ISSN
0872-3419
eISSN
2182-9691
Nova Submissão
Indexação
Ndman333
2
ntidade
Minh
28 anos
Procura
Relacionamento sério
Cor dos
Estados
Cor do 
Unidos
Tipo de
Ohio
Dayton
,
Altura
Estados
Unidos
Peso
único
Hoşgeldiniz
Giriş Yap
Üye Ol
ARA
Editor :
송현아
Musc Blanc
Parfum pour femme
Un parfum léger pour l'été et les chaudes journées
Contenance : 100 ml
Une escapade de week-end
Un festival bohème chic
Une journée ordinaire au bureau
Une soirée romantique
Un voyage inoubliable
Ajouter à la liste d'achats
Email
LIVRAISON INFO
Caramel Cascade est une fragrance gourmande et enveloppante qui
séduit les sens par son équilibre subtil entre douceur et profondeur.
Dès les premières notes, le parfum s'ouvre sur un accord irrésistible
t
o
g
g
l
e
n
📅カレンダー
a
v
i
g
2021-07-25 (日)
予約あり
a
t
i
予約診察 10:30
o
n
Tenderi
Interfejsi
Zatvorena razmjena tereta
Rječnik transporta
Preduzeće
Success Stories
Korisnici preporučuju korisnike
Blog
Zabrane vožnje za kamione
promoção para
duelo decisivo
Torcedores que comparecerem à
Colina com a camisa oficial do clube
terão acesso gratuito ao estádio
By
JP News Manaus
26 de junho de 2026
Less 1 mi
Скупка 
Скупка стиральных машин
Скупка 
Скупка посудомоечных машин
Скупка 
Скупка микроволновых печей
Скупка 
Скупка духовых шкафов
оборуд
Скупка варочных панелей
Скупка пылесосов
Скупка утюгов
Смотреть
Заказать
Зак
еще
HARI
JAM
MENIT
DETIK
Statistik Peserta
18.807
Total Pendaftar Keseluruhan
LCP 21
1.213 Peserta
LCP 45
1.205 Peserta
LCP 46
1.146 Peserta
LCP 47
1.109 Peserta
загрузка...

--

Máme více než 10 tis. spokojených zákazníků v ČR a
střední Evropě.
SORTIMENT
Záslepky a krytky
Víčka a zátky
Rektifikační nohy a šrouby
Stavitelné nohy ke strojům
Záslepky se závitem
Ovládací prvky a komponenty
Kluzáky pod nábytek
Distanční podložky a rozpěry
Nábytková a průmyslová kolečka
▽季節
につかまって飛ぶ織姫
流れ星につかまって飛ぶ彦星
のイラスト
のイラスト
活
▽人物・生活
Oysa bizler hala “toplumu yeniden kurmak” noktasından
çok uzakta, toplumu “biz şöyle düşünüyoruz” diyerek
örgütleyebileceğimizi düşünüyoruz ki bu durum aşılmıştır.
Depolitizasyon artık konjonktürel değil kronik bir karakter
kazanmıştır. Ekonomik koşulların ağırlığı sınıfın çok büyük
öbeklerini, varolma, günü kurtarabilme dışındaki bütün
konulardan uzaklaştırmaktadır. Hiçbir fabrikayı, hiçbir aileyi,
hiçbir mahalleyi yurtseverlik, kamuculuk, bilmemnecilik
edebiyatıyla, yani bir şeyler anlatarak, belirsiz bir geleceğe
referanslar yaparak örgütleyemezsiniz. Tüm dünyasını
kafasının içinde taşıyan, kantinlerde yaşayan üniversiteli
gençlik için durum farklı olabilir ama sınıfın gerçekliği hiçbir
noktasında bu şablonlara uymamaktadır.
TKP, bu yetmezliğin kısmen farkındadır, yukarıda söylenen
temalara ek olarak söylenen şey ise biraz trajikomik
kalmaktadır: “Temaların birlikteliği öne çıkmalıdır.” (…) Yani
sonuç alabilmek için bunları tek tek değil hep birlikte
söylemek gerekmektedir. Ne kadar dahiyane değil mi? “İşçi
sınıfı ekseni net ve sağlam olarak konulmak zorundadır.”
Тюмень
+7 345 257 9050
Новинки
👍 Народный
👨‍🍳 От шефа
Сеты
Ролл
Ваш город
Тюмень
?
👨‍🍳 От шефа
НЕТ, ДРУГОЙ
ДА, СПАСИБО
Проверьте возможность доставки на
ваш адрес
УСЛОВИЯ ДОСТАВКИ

TASK DESCRIPTION
Return word for word the lines that begin with the one containing "Máme více než" and end with the one containing "Oysa bizler hala", including both of those lines.

ANSWER AREA
Máme více než 10 tis. spokojených zákazníků v ČR a
střední Evropě.
SORTIMENT
Záslepky a krytky
Víčka a zátky
Rektifikační nohy a šrouby
Stavitelné nohy ke strojům
Záslepky se závitem
Ovládací prvky a komponenty
Kluzáky pod nábytek
Distanční podložky a rozpěry
Nábytková a průmyslová kolečka
▽季節
につかまって飛ぶ織姫
流れ星につかまって飛ぶ彦星
のイラスト
のイラスト
活
▽人物・生活
Oysa bizler hala “toplumu yeniden kurmak” noktasından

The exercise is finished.